Compression and injector checks were negative. A visit by the TCM rep, and an upward adjustment in fuel pressures provided temporary relief, but the problems surfaced again two hours later. Next, the fuel pump and metering unit were replaced, followed by compliance with TCM Sid 97-3. Again, vibration! This time the vibration manifested itself any time the power was reduced to a cruise setting, at all altitudes above 3,000’. Talk about frustrating.
Despite carefully adjusting metered and non-metered pressures consistent with the Sid, I decided to make another attempt at adjusting fuel pressures, this time using very precise numbers provided by Chris Dixon.
At 600 rpm, unmetered pressure was set to 7.2 psi, metered pressure 3.5. Idle cut off should provide a 25-50 rpm rise.

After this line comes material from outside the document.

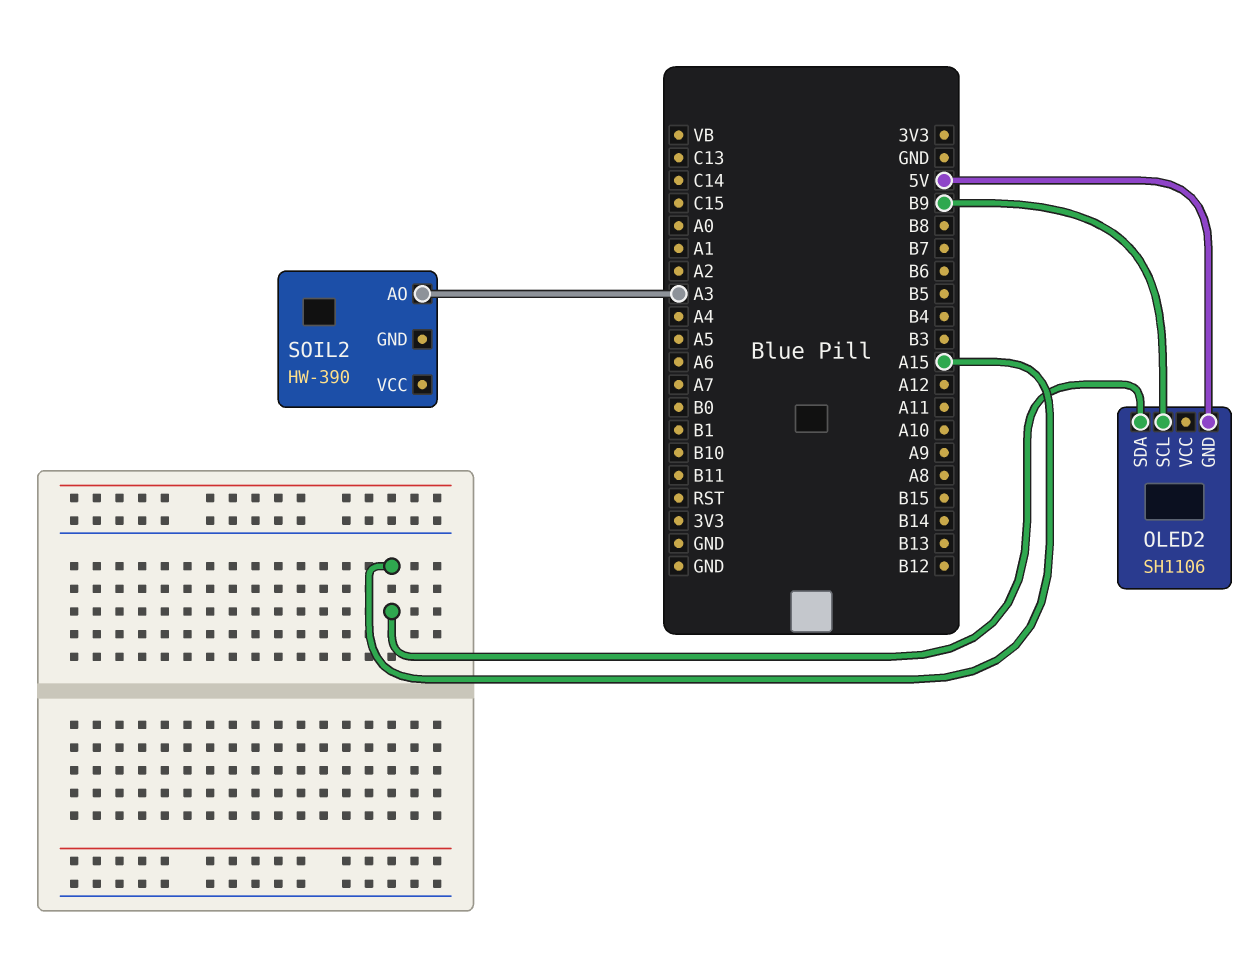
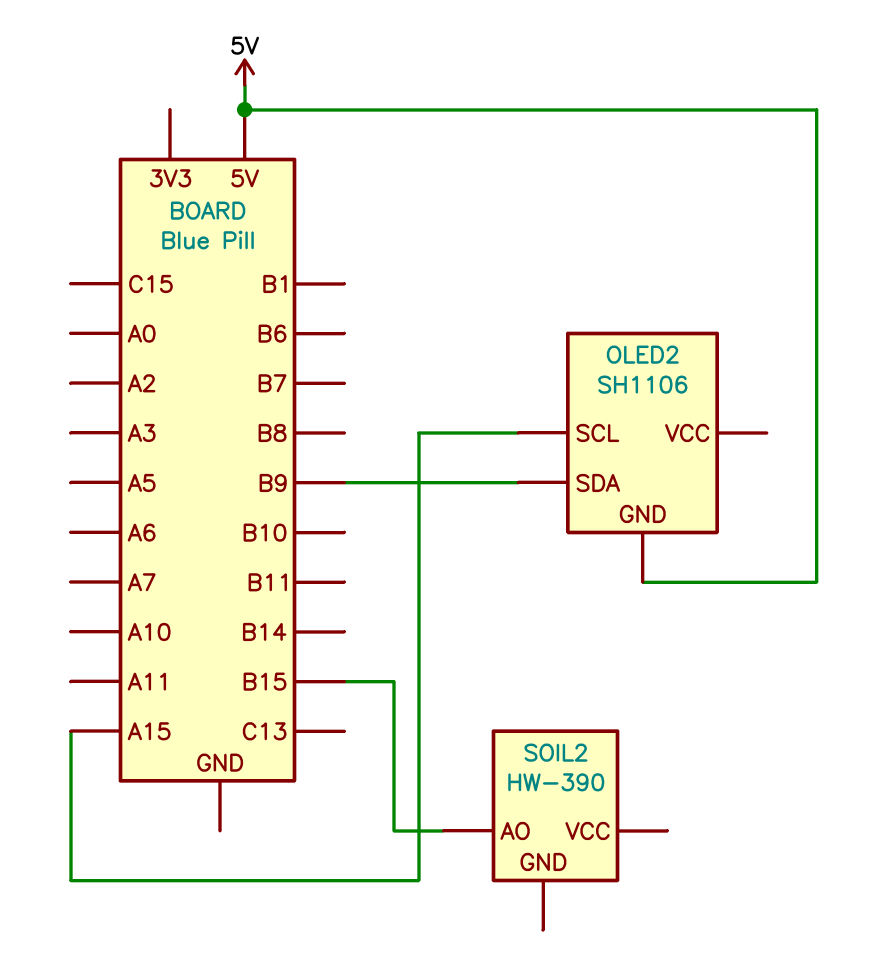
OLED2 pin SCL: B9 -> A15
OLED2 pin SDA: A15 -> B9
SOIL2 pin AO: A3 -> B15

At 2650 rpm, unmetered pressure was set to 21.5, metered to 14.2.
Each adjustment required going back to the other settings and fine tuning.
The results worked, and my three months of frustration ended. The engine is still not as smooth as I’d like at cruise, but certainly acceptable.
What can be learned, other than TCM has “issues” with this engine and its aneroid? Simply this: one can comply with the Sid 97-3, and still have problems. The required adjustments are far more exacting than the TCM bulletins. I hope they amend it with better information. Remember, the numbers I used are for Madison, Wisconsin, field elevation 868’.
I think that my early problems were caused by running too lean, as evidenced by minimal temp rises no matter what I did with the mixture, followed by being too rich after pump replacement. Now, like Goldilocks, I hope this will be just right.